**What the task asks**
Reproduce the records from their first line through the line containing "Thay đổi bố cục trang chủ (đơn giản)", replacing every occurrence of "8 August 2026" with "August 8, 2026" and leaving everything else unchanged.

Records provided section start

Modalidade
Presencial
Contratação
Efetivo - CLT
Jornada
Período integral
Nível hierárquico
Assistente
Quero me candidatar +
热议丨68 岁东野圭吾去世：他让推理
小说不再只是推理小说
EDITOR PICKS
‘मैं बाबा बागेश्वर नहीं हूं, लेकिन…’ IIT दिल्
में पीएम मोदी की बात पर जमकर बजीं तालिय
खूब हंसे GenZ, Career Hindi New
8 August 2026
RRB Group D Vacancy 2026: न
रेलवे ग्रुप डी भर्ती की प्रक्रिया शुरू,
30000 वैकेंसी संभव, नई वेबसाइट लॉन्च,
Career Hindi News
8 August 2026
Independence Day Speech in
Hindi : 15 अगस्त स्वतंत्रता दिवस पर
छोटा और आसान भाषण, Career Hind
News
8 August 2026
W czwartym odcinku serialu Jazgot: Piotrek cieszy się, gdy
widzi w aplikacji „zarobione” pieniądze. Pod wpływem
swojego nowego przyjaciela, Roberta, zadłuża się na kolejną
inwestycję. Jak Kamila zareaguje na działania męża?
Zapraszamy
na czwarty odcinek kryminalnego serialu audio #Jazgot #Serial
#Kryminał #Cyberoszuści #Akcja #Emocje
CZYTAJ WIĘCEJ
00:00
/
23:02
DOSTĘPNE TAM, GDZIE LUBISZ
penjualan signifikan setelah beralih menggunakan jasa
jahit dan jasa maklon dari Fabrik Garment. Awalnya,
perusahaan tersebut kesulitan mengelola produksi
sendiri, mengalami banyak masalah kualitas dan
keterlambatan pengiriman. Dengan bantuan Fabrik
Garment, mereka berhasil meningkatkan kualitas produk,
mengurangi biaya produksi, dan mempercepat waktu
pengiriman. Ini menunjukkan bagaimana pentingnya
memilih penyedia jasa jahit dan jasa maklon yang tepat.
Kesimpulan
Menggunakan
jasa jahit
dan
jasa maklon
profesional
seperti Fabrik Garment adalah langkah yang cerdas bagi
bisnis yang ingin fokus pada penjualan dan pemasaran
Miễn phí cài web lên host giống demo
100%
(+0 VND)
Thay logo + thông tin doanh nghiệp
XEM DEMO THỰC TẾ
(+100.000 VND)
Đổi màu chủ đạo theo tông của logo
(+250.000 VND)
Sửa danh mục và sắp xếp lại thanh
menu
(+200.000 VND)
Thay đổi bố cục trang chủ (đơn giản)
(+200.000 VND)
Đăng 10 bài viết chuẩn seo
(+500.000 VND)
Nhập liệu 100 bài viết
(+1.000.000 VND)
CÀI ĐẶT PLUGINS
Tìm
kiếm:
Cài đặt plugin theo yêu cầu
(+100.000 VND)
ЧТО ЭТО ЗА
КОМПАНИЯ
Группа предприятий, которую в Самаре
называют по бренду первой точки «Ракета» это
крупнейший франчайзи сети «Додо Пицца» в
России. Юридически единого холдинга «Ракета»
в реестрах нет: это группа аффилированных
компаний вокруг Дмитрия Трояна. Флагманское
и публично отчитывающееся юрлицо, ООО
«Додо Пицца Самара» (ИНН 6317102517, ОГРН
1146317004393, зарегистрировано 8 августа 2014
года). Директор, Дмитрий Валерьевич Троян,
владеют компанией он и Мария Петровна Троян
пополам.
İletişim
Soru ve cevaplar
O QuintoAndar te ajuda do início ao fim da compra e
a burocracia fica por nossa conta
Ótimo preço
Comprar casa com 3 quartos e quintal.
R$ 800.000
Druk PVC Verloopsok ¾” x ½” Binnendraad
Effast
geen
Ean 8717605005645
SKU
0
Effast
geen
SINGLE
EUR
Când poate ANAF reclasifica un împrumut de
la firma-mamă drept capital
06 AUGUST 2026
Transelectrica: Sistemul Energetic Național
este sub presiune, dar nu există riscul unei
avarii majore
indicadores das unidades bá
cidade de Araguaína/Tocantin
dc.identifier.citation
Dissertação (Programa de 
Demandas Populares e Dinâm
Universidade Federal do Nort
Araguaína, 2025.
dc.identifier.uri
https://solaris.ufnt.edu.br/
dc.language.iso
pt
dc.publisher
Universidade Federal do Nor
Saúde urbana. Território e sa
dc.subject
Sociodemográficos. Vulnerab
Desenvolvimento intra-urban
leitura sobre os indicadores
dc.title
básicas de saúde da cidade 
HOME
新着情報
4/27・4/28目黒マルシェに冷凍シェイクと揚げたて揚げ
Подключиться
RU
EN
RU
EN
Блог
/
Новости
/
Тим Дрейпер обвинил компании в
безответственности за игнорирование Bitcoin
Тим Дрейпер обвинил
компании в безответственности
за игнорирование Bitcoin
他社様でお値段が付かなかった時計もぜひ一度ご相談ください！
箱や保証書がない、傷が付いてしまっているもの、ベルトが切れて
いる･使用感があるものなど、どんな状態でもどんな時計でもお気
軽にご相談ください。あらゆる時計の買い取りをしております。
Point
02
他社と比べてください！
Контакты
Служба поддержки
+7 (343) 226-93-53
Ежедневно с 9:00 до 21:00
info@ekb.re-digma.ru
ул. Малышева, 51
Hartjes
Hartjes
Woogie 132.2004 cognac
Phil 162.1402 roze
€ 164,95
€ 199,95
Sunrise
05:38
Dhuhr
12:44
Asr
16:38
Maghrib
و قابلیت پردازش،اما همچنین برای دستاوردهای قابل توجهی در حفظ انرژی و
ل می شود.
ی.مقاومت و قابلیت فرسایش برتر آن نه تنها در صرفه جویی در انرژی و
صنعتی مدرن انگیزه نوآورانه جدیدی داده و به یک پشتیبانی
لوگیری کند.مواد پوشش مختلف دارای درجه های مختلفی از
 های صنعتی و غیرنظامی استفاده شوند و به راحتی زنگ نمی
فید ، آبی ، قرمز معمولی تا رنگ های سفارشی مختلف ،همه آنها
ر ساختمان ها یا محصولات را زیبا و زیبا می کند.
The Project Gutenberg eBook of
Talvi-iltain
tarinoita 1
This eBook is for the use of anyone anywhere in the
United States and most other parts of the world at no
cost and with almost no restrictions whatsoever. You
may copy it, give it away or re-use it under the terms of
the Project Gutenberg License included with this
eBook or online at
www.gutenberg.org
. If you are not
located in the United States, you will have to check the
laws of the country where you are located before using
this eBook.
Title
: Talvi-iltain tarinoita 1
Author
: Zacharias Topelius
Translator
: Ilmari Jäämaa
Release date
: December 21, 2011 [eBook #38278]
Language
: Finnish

Records provided section end

**Solution**
Modalidade
Presencial
Contratação
Efetivo - CLT
Jornada
Período integral
Nível hierárquico
Assistente
Quero me candidatar +
热议丨68 岁东野圭吾去世：他让推理
小说不再只是推理小说
EDITOR PICKS
‘मैं बाबा बागेश्वर नहीं हूं, लेकिन…’ IIT दिल्
में पीएम मोदी की बात पर जमकर बजीं तालिय
खूब हंसे GenZ, Career Hindi New
August 8, 2026
RRB Group D Vacancy 2026: न
रेलवे ग्रुप डी भर्ती की प्रक्रिया शुरू,
30000 वैकेंसी संभव, नई वेबसाइट लॉन्च,
Career Hindi News
August 8, 2026
Independence Day Speech in
Hindi : 15 अगस्त स्वतंत्रता दिवस पर
छोटा और आसान भाषण, Career Hind
News
August 8, 2026
W czwartym odcinku serialu Jazgot: Piotrek cieszy się, gdy
widzi w aplikacji „zarobione” pieniądze. Pod wpływem
swojego nowego przyjaciela, Roberta, zadłuża się na kolejną
inwestycję. Jak Kamila zareaguje na działania męża?
Zapraszamy
na czwarty odcinek kryminalnego serialu audio #Jazgot #Serial
#Kryminał #Cyberoszuści #Akcja #Emocje
CZYTAJ WIĘCEJ
00:00
/
23:02
DOSTĘPNE TAM, GDZIE LUBISZ
penjualan signifikan setelah beralih menggunakan jasa
jahit dan jasa maklon dari Fabrik Garment. Awalnya,
perusahaan tersebut kesulitan mengelola produksi
sendiri, mengalami banyak masalah kualitas dan
keterlambatan pengiriman. Dengan bantuan Fabrik
Garment, mereka berhasil meningkatkan kualitas produk,
mengurangi biaya produksi, dan mempercepat waktu
pengiriman. Ini menunjukkan bagaimana pentingnya
memilih penyedia jasa jahit dan jasa maklon yang tepat.
Kesimpulan
Menggunakan
jasa jahit
dan
jasa maklon
profesional
seperti Fabrik Garment adalah langkah yang cerdas bagi
bisnis yang ingin fokus pada penjualan dan pemasaran
Miễn phí cài web lên host giống demo
100%
(+0 VND)
Thay logo + thông tin doanh nghiệp
XEM DEMO THỰC TẾ
(+100.000 VND)
Đổi màu chủ đạo theo tông của logo
(+250.000 VND)
Sửa danh mục và sắp xếp lại thanh
menu
(+200.000 VND)
Thay đổi bố cục trang chủ (đơn giản)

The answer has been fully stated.